Keep Faucets Running, Not Dripping
If you want to avoid any burst pipes, make sure your faucets are running, not just dripping. Keep cabinet doors open under sinks in your kitchen and washrooms to notice any drips. Also, if it’s too late and your pipes start to freeze, use a hairdryer to thaw frozen pipes, never a torch.
Never Run a Generator Inside
The American Red Cross says to never run a generator inside a home, basement, garage, crawlspace or any partially enclosed area. Use flashlights in the dark, not candles. And even though it’s really cold, keep your refrigerator and freezer doors closed if you lose power.
Avoid Burning Cold Wood
Since you’re reading this, we expect you’re already planning ahead. If you have a fireplace and access to plenty of dry kindling and firewood, one trick we learned is to store any extra wood indoors if possible. It’s much easier to burn warm wood than it is cold wood. So store extra firewood inside your house and it will be easier to light.

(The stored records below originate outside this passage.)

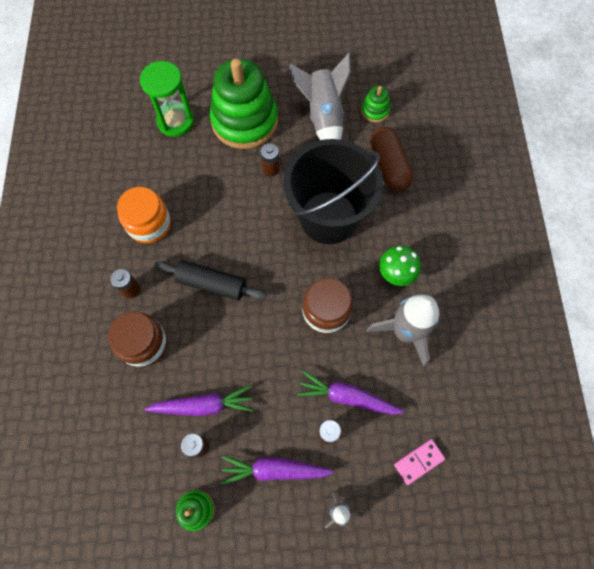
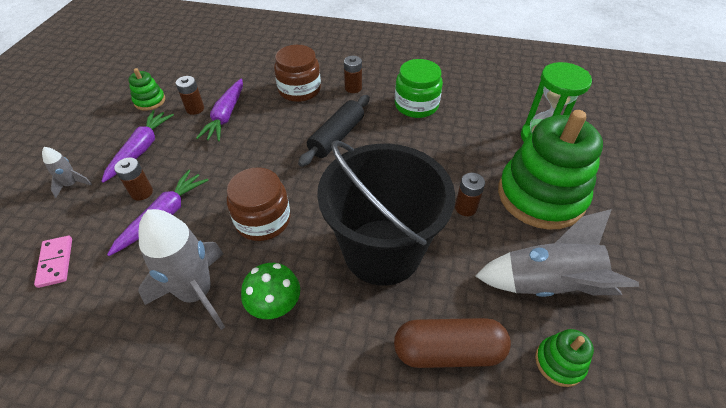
camera: 105 degrees right, 20 degrees down
orange jar [117,187,171,243] -> green jar [395,59,443,118]

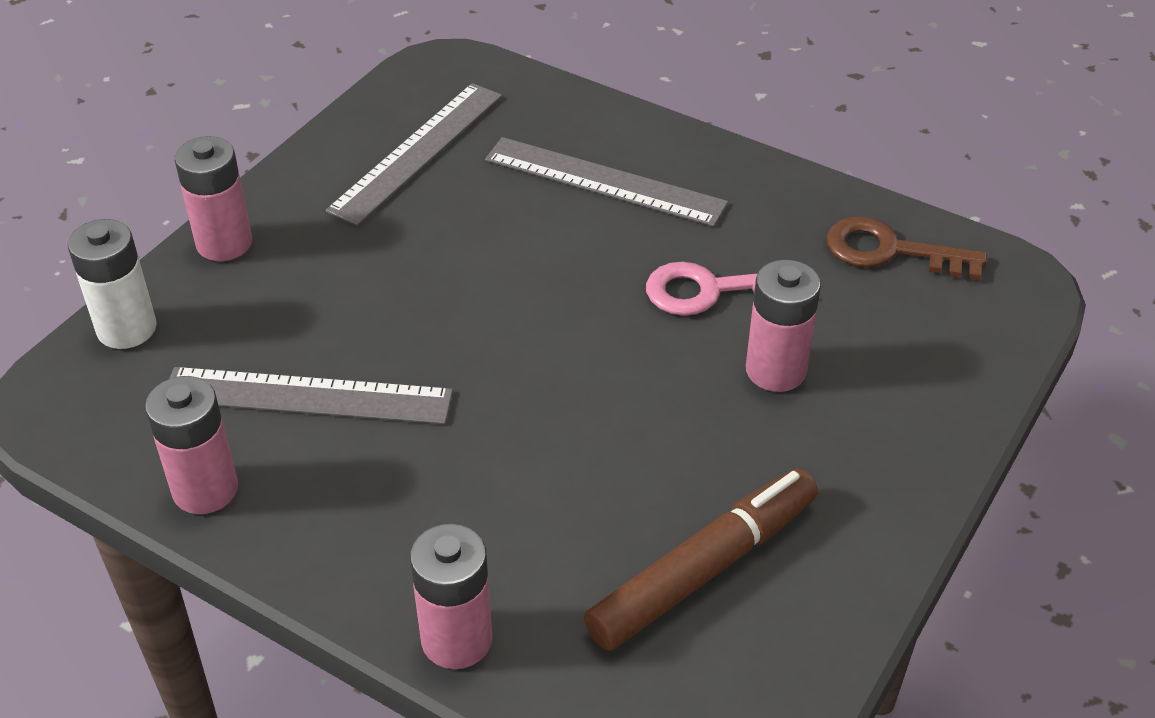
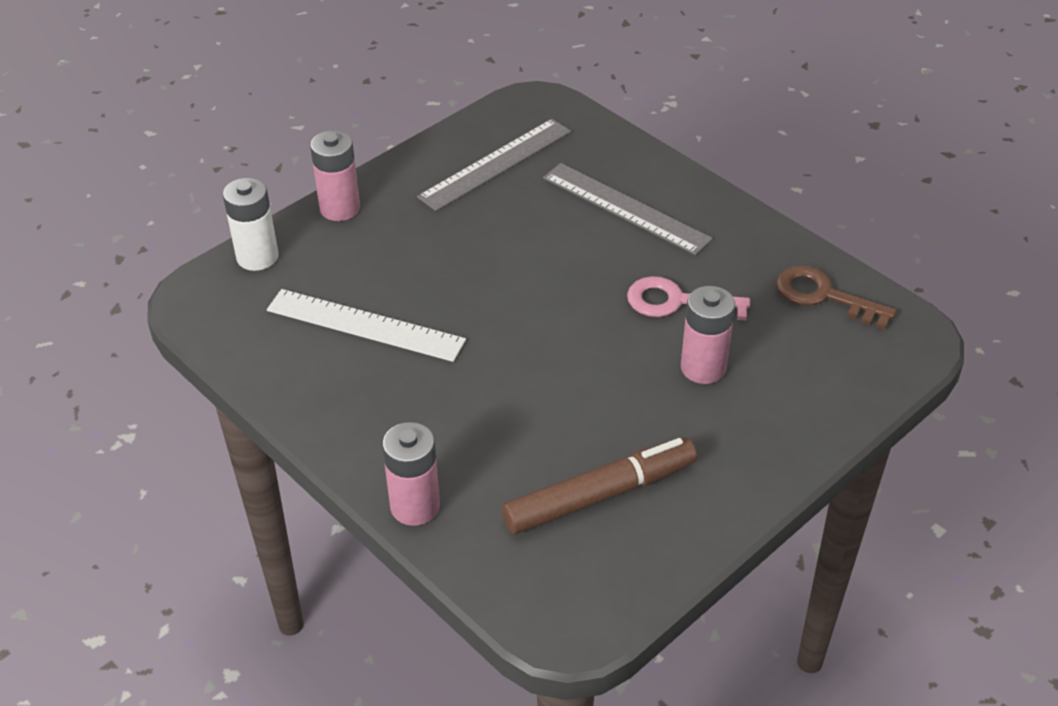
camera: 15 degrees right, 0 degrees up
pink battery [145,376,238,514] -> none
grey ruler [169,367,453,424] -> white ruler [267,289,466,362]

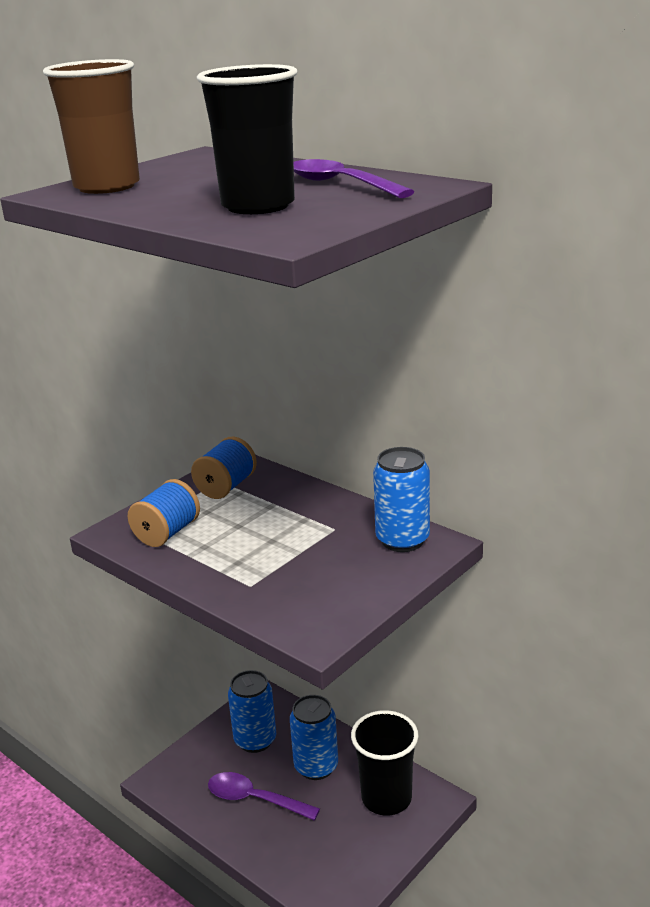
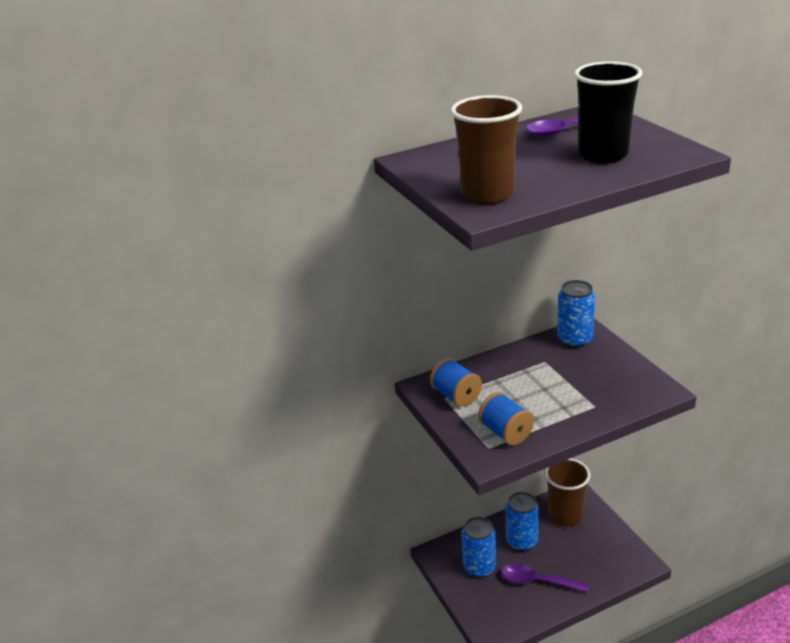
camera: 65 degrees left, 5 degrees up
purple spoon [208,772,320,821] -> purple spoon turned 60 degrees clockwise [501,563,589,592]
black cup [351,710,419,816] -> brown cup [545,458,590,527]

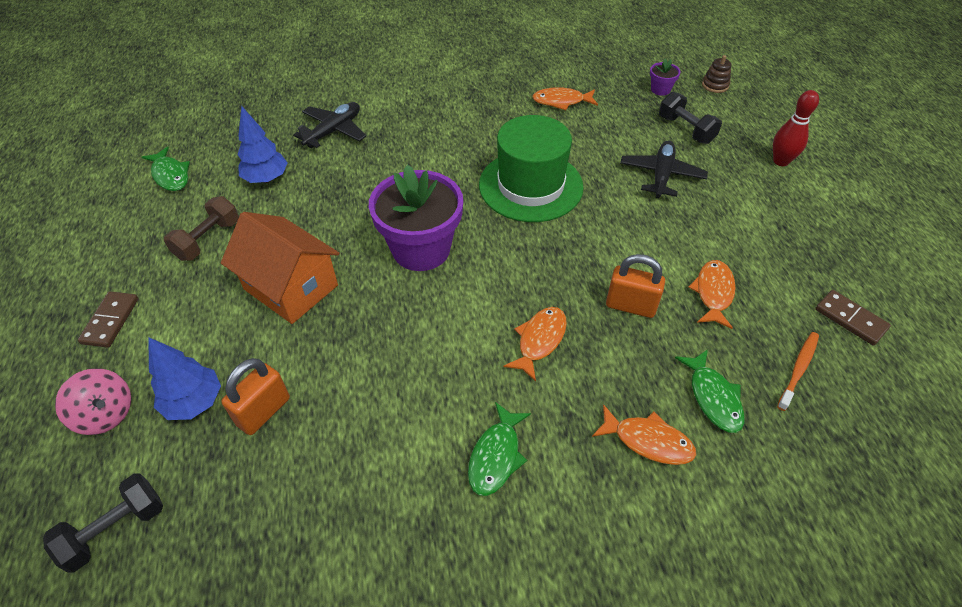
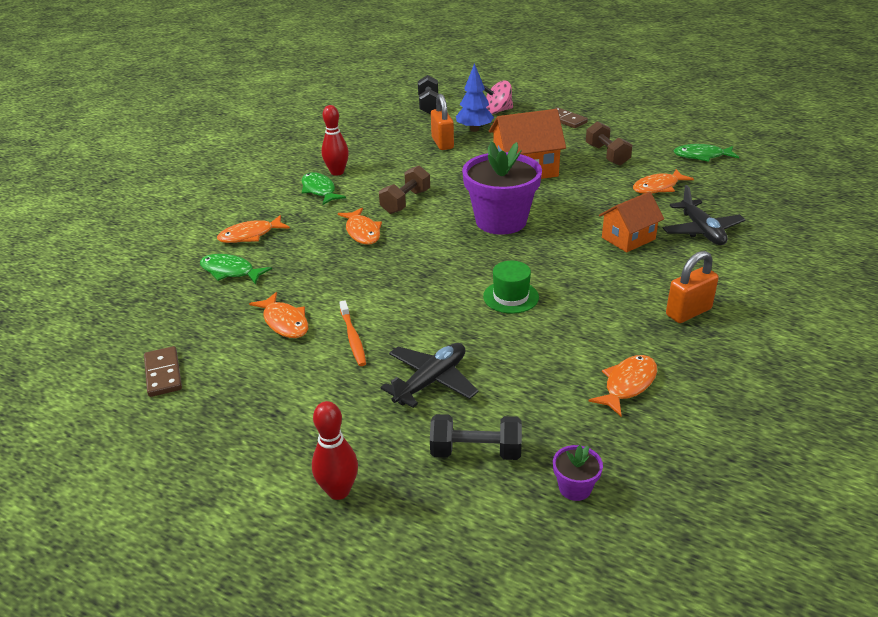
camera: 130 degrees right, 15 degrees down
blue tree [237,105,288,183] -> orange fish [633,169,694,194]
green hat [479,115,584,222] -> green hat [483,261,539,314], size x0.49
orange padlock [606,254,665,318] -> orange padlock moved to [666,251,719,323]
black plane [620,141,708,198] -> black plane turned 105 degrees counterclockwise [380,343,478,408]
brown stacking toy [702,55,731,93] -> none
orange toothbrush [777,332,819,411] -> orange toothbrush moved to [339,300,366,366]
brown domino [815,290,891,346] -> brown domino turned 75 degrees clockwise [144,346,182,397]
none -> red bowling pin [321,105,349,176]
none -> brown dumbbell [379,166,430,214]
none -> orange house [599,192,664,252]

Use a Thermos to Keep Warm Liquids Hot
During rolling blackouts, boil water and put it in a thermos. Do the same thing with coffee and soup. This will of course depend on how long the rolling outage is but try to plan ahead.
Leave one light on at night so you know when the power is on or off. As soon as you get power, boil water and make coffee or store the boiling water in a thermos for later.
The National Weather Service issued some pretty common sense tips on keeping the house warm, but they’re important to share nonetheless. Keep these top of mind when the next winter storm rolls in:
- Close blinds or curtains to retain some heat. Maybe even throw an extra quilt over a breezy window.
- Close off rooms to avoid wasting heat.
- Stuff towels or rags in cracks or under doors.
- Eat often to continually provide your body energy, which helps keep you warm. And be sure to hydrate, but avoid caffeine and alcohol.